Friday, June 29, 2012

Creating a Synopsis

The good news is I've made a lot of progress with my story and am now looking forward to submitting it to a publisher. The bad news is that it's time to draft the wretched synopsis, a task most writers dread. Although I've published two stories before with the Wild Rose Press, and successfully employed the query and synopsis, this part of the publishing process never seems to get any easier. I've found it helps to break the task into sections. I have five chapters in my story, and as each section is edited and completed, I include it in the synopsis (hint: focus on major plot points, not descriptive details, in your synopsis).

In the past, I've found Charlotte Dillon's website for writers to be one of the most helpful guides in writing a synopsis. Right now, I'm working with her "Writing a Synopsis" page, and though some of the links are broken, she still has a lot of information available. For instance, her "Synopsis Samples" page includes a variety of examples from published authors who generously agreed to share their synopses. I found Lucinda Betts' example especially useful, since it shows how to write an effective one-page synopsis.

I find that looking at examples of other writers' successful synopses is inspiring, so now I'm returning to crafting my own. Happy writing!

Monday, June 25, 2012

19th Century Women's Dress

Three (Affordable) Resources for Learning About Women's Fashions in the Regency Era:
When I first began researching women's dress of the Regency era, I looked up lists of books on the topic, only to find many of these resources were out of my price range. Hence, the list below for budding researchers who don't want to exceed their budgets.

1.Fashion in the Time of Jane Austen  is probably one of the most affordable books on this list. Although it is relatively brief, just 63 pages, Sarah Jane Downing includes numerous images to enhance the reader's understanding of the intricacies of Regency women's dress.

2.The Art of Dress was one of the first books I used when I began researching the history of women's dress. Jane Ashelford, a respected historian, uses the National Trust's costume collection to provide a broad survey of four centuries of fashion. The book contains a  treasure trove of images and includes information on different styles and materials.
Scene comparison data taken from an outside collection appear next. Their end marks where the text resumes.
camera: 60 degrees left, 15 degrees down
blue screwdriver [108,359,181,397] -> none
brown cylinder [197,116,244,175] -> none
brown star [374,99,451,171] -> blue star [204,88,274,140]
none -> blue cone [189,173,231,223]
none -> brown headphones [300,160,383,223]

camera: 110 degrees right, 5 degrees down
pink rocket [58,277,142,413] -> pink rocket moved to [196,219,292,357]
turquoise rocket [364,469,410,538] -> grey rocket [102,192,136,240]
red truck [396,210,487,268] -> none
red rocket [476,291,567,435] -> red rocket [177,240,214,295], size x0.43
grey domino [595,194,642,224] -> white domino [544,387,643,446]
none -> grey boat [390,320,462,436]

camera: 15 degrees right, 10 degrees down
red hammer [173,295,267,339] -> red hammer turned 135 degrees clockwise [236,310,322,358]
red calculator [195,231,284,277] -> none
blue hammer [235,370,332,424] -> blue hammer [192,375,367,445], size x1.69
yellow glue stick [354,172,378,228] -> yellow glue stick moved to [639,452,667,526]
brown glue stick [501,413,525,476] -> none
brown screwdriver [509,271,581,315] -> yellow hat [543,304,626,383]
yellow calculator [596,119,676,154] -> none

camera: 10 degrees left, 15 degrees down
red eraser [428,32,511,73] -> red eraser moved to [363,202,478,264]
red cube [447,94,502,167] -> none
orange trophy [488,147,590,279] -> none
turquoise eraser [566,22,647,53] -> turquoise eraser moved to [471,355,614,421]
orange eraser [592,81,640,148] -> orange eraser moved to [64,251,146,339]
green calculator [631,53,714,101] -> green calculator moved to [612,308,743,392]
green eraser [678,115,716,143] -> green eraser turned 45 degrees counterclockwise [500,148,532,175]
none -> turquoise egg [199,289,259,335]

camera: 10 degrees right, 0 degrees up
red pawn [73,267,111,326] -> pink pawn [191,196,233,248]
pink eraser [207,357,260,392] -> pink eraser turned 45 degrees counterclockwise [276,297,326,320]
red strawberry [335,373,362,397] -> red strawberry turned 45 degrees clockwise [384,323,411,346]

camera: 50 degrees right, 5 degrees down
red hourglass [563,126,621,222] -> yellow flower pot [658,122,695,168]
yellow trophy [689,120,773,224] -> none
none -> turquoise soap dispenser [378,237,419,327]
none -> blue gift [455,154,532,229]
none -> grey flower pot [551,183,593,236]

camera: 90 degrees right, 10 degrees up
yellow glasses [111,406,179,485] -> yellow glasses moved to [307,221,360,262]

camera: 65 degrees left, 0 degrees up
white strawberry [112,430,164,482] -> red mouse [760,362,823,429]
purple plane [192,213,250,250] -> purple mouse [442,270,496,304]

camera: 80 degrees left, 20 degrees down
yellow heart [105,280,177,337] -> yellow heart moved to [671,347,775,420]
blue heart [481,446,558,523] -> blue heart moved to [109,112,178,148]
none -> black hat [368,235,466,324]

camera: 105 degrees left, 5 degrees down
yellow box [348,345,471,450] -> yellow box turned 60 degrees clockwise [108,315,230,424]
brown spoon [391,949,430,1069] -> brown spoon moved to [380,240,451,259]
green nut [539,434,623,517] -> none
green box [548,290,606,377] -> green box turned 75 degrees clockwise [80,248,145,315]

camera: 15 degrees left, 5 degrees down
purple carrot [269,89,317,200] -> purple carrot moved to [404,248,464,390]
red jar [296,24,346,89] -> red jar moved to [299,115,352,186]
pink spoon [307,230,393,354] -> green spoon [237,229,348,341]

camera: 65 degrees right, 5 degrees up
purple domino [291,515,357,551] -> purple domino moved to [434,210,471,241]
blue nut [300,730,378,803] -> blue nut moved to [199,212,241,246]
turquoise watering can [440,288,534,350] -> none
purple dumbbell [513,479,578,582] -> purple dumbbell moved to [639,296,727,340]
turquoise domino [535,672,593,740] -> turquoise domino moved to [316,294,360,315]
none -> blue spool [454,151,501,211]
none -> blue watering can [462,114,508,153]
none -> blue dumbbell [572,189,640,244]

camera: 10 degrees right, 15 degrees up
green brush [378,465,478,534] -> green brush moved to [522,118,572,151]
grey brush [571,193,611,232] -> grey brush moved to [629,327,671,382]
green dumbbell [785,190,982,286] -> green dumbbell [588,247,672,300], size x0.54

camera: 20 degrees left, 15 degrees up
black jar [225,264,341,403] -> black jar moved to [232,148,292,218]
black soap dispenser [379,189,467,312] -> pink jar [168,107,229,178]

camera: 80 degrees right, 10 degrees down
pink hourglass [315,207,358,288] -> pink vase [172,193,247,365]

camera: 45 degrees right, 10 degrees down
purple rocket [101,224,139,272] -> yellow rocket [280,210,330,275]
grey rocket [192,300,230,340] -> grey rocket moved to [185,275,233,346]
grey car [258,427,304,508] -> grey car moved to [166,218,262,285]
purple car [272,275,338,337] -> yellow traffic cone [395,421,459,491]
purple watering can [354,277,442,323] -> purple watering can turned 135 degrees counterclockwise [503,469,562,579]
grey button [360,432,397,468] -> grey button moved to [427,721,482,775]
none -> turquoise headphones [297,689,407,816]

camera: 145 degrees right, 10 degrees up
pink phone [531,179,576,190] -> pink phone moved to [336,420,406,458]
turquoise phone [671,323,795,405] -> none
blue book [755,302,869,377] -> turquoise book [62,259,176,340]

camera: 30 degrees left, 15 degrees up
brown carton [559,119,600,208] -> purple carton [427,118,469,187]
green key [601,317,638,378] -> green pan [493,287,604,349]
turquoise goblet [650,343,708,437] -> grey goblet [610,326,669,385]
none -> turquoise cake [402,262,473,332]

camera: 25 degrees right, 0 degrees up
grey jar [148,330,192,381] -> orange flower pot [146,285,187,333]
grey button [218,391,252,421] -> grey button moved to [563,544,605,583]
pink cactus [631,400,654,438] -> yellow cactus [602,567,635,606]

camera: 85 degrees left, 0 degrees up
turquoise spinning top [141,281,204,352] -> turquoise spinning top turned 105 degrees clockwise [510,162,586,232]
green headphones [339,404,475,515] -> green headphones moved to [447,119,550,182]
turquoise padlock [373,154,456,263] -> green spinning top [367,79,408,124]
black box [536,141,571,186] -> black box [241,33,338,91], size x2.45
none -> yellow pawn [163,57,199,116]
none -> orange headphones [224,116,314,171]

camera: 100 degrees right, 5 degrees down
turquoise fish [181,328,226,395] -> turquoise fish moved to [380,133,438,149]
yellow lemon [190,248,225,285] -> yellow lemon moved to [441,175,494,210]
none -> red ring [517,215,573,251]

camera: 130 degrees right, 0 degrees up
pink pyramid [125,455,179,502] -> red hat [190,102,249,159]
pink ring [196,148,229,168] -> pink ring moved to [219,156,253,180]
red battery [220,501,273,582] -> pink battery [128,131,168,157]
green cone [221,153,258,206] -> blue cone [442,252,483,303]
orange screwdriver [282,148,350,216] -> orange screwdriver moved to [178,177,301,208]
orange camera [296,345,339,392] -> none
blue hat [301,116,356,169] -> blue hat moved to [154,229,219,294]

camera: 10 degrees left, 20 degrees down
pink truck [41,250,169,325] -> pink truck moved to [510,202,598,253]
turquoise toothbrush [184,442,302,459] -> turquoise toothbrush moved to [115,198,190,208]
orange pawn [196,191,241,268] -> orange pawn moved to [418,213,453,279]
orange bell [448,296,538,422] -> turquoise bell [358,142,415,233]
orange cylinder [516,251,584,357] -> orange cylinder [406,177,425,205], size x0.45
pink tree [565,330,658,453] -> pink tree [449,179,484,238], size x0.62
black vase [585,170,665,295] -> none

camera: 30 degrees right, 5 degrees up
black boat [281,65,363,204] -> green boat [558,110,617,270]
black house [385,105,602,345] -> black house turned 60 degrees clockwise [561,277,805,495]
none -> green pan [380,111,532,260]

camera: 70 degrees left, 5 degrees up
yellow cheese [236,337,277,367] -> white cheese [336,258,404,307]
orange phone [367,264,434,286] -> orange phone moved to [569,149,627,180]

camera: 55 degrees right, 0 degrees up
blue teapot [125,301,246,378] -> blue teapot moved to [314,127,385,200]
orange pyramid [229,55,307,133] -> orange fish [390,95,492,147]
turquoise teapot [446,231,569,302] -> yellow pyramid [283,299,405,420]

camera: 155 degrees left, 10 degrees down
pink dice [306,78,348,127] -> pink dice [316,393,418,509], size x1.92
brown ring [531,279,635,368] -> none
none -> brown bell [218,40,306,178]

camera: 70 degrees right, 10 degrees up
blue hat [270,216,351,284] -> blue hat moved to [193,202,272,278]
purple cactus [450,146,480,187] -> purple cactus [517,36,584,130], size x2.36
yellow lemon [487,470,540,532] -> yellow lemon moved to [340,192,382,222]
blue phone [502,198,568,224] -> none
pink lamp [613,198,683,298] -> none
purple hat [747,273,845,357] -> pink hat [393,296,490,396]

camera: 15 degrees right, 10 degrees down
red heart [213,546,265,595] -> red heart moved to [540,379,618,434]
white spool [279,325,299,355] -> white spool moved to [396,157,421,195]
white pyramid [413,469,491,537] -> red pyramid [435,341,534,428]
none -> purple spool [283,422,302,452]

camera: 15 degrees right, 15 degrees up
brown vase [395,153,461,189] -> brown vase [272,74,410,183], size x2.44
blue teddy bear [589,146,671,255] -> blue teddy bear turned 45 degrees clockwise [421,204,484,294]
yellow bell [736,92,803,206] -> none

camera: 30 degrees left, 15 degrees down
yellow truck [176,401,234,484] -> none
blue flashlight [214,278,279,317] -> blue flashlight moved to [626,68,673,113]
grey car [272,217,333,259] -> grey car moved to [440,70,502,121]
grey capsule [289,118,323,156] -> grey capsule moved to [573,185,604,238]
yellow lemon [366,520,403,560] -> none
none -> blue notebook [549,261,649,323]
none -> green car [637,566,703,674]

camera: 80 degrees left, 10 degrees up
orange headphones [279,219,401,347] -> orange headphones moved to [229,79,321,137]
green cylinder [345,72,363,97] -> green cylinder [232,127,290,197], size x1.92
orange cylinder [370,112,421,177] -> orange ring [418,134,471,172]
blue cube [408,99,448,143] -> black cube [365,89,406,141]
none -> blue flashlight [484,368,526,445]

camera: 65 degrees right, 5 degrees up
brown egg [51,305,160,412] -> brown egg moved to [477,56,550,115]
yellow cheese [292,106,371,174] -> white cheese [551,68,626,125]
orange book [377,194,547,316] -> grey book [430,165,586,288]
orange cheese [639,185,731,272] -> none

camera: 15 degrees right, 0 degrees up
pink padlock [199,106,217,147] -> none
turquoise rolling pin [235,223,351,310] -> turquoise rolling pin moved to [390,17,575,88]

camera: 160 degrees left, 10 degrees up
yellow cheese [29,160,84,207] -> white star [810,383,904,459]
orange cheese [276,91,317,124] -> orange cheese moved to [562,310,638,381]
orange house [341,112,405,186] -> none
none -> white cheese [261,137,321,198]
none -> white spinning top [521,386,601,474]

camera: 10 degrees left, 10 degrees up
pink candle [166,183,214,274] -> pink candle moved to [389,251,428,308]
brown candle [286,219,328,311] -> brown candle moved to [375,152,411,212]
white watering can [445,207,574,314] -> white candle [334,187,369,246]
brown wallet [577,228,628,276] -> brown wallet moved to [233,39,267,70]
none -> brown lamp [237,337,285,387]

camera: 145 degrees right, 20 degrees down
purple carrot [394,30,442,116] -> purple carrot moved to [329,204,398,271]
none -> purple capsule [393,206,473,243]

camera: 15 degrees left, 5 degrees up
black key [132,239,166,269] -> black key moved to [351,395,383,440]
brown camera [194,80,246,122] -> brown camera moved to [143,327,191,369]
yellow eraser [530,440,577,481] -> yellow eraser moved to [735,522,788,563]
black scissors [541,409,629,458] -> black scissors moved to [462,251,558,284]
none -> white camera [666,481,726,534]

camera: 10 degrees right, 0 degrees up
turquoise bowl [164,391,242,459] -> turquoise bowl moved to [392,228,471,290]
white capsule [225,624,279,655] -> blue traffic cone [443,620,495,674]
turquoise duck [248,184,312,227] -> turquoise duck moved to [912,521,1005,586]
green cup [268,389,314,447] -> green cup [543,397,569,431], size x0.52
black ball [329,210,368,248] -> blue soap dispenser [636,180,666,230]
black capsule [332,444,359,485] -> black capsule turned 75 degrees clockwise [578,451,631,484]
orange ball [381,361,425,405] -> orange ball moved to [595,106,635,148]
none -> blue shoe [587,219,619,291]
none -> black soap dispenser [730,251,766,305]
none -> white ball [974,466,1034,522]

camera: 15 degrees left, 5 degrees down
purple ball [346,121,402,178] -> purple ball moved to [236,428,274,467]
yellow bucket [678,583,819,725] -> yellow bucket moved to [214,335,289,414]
3. Elizabeth Ewing's Dress and Undress  is essential if you wish to acquire a full understanding of the typical Regency woman's use of clothes. Ewing provides fascinating accounts of nineteenth century "bust improvers" and details on specific enhancement such as the divorce corset. This book will definitely assist romance writers and interest nineteenth century researchers in general.

Bonus Resource: The Regency Fashion Page
 Cathy Decker's website provides hundreds of images for the serious researcher. I especially enjoy Decker's Regency Style Year-by-Year page, which is helpful for writers with a specific date in mind.

Sunday, June 3, 2012

Writing Challenge: 250 Words a Day

Recently, Debbie Ohi posted a writing challenge on her Twitter account: Set a daily writing goal and stick to it for a full year. She takes a low pressure approach, emphasizing that it's OK if you miss a day as long as you are trying your best to meet the word count each day. Her best advice is to be realistic in choosing your daily goal; in other words, choosing the 1000 words a day challenge is great, but not if you're going to consistently fall short and then feel guilty and perhaps even give up on your writing.

So, I'm taking Debbie up on her challenge and choosing the modest goal of 250 words a day. I'm currently working on my dissertation (and eventually hoping to get back to my short stories), so this challenge provides additional motivation and inspiration.

Time to get back to work! Happy writing!